13. 7. 2016
"When children eat well and have access to nutritious meals, they are healthier and more successful students as a result," Torlakson said. "I encourage families to use the services these centers provide."
The Child and Adult Care Food Program (CACFP) is funded by the U.S. Department of Agriculture (USDA). Nearly 9,000 local child care centers and 18,000 sponsored family day care home providers in California participate in the CACFP.
These facilities provide nutritious food to infants, children, and adults. Most participating child care centers provide meals at no charge. In centers that have a separate charge for meals, participants may receive free or reduced-price meals.

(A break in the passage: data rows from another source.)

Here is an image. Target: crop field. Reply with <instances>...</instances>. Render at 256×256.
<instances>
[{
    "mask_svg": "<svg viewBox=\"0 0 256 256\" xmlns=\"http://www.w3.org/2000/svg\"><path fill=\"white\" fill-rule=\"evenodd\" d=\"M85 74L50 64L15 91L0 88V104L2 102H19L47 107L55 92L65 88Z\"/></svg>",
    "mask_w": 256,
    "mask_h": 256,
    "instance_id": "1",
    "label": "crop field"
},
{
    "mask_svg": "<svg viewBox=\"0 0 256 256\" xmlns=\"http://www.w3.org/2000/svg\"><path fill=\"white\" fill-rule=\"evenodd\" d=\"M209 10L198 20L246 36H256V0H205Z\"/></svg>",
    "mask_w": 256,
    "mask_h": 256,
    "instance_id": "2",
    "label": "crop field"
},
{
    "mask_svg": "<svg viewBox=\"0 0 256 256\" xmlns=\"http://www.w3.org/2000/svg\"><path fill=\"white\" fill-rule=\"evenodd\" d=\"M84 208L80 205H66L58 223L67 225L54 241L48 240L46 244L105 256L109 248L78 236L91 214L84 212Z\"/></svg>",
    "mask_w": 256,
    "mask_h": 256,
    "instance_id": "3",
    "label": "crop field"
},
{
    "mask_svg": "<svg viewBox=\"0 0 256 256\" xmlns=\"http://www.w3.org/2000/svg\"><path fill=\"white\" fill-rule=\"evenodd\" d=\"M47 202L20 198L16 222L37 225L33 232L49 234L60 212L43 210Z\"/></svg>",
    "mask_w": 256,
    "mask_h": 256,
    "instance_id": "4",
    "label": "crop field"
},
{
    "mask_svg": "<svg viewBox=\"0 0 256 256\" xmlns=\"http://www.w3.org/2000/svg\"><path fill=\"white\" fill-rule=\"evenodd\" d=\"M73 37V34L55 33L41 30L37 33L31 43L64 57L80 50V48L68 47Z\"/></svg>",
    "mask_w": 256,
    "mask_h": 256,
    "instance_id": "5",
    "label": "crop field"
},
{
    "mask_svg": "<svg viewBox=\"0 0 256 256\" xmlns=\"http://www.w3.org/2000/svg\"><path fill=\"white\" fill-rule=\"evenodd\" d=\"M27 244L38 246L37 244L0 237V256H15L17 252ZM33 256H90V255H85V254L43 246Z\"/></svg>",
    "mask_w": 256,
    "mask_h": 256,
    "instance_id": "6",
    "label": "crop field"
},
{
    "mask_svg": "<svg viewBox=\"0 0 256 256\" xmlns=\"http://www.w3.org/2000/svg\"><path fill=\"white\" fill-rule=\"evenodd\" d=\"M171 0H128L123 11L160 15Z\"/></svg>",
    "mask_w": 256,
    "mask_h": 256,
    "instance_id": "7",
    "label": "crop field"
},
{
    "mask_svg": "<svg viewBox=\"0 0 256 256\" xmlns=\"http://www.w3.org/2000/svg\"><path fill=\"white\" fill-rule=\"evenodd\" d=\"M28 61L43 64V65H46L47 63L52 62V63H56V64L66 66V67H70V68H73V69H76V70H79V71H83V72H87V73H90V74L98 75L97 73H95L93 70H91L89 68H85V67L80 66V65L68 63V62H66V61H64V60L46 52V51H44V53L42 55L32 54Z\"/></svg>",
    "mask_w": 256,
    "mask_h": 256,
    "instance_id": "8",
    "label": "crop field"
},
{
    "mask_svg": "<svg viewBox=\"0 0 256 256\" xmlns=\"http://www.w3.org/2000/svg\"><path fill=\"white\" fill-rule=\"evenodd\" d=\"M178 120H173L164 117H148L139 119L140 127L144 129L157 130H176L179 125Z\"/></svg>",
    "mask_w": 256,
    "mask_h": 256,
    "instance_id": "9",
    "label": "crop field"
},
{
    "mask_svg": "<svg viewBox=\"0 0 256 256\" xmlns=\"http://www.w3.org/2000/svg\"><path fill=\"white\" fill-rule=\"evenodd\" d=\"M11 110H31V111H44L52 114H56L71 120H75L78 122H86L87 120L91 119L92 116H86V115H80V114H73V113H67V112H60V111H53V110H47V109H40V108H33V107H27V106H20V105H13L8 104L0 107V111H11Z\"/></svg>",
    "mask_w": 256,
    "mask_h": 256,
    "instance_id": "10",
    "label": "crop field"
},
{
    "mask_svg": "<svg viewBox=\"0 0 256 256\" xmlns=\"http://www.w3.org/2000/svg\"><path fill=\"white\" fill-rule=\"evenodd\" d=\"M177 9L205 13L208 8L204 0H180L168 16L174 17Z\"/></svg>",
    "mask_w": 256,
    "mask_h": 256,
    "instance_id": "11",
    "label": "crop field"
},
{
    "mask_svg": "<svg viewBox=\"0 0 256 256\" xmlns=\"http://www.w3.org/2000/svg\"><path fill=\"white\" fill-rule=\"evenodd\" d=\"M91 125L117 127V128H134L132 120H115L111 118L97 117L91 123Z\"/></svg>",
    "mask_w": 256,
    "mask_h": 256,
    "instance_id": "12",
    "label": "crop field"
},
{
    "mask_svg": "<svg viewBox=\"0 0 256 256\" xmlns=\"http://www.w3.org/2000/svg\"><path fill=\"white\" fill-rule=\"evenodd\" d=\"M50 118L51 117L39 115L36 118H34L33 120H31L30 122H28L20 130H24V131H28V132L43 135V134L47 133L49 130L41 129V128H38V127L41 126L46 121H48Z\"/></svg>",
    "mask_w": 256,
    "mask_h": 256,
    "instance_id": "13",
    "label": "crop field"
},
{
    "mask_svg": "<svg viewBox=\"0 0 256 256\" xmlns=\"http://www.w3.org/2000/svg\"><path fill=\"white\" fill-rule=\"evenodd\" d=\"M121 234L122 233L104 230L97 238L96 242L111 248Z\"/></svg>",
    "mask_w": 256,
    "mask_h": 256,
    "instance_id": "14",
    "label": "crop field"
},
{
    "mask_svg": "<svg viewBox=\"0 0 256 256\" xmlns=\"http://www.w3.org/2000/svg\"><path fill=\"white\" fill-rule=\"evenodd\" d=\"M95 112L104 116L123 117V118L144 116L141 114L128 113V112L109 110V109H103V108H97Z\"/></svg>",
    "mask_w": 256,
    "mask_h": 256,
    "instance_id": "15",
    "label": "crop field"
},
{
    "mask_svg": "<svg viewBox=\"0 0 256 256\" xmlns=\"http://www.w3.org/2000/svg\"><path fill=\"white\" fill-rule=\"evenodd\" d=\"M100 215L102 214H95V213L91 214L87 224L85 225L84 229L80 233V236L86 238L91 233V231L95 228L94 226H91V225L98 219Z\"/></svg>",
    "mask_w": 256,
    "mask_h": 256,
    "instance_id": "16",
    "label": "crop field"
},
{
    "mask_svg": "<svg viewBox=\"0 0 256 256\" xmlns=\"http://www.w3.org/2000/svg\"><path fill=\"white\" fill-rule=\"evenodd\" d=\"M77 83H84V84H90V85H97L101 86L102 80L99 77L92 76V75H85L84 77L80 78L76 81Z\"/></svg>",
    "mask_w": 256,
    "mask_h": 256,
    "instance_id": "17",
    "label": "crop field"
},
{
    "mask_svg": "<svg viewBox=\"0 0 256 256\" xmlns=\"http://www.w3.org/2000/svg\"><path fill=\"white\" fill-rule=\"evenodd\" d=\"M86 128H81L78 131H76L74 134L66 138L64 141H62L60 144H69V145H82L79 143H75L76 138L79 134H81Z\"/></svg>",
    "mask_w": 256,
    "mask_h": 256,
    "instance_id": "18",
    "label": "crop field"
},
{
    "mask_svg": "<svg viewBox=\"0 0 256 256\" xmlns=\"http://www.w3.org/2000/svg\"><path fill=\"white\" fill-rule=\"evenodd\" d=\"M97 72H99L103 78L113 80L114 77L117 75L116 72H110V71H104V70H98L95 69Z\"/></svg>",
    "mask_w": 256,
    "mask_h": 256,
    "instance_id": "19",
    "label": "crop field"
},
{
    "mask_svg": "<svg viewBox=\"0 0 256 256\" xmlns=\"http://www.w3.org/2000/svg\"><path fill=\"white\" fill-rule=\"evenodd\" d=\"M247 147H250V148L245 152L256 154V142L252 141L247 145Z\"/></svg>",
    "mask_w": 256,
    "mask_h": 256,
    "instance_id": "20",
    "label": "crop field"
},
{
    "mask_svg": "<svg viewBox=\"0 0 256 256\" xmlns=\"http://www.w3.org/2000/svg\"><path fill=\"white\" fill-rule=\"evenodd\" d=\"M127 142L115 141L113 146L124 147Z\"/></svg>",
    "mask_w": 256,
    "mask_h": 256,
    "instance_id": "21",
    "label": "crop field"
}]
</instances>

Meals are free or reduced price depending on household income guidelines. For example, a family of four earning $31,525 a year (up from $31,005 last year) can qualify for free meals and snacks. A family of four earning $44,863 a year (up from $44,123 last year) also qualifies. The Income Eligibility Scales for 2015–16 for free and reduced-price meals and snacks are included below.
Families also qualify for free meals if they receive benefits from California Work Opportunity and Responsibility to Kids, CalFresh, Food Distribution Program on Indian Reservations (FDPIR), Kinship Guardianship Assistance Payment Program, Head Start, Early Head Start, or the Even Start Program. Adult day care centers with adults that receive CalFresh, FDPIR, Social Security Income, or Medicaid benefits are also eligible for reimbursement at the free rate. Institutions serve meals to all participants regardless of race, color, national origin, sex, age, or disability.